Which lines in the data below contain the word "largest"? Return each of them in full.

───── AVAILABLE RECORDS ─────

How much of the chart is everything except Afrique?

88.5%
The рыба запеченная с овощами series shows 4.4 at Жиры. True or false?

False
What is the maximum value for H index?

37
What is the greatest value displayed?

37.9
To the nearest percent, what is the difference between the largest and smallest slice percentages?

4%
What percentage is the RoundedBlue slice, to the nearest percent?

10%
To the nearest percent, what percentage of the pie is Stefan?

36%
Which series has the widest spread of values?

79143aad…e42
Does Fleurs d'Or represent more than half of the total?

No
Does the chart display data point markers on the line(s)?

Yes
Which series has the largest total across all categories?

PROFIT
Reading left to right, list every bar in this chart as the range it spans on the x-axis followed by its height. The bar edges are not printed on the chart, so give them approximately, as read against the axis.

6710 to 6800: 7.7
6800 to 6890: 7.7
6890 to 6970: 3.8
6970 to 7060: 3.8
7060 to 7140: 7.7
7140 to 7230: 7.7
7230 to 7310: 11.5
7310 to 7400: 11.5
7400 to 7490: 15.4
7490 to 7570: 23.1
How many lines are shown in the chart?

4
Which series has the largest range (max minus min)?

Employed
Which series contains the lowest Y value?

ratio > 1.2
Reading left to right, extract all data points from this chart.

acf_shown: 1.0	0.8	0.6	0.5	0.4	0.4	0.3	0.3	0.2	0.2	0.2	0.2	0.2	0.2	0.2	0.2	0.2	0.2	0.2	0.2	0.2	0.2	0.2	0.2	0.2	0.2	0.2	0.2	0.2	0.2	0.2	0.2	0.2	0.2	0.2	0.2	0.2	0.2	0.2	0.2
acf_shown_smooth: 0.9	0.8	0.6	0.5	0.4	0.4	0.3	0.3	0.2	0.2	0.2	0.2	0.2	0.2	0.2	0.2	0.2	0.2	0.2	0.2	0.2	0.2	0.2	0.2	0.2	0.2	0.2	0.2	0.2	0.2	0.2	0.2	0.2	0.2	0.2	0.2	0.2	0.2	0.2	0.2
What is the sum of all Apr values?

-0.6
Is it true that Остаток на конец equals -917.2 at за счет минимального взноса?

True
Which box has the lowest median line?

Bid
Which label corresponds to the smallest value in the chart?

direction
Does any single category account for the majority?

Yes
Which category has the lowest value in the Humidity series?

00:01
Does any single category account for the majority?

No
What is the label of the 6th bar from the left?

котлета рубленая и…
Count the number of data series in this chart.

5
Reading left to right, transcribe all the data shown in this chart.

─────

* EXERCISE SOLUTION *
To the nearest percent, what is the difference between the largest and smallest slice percentages?
Which series has the largest total across all categories?
Which series has the largest range (max minus min)?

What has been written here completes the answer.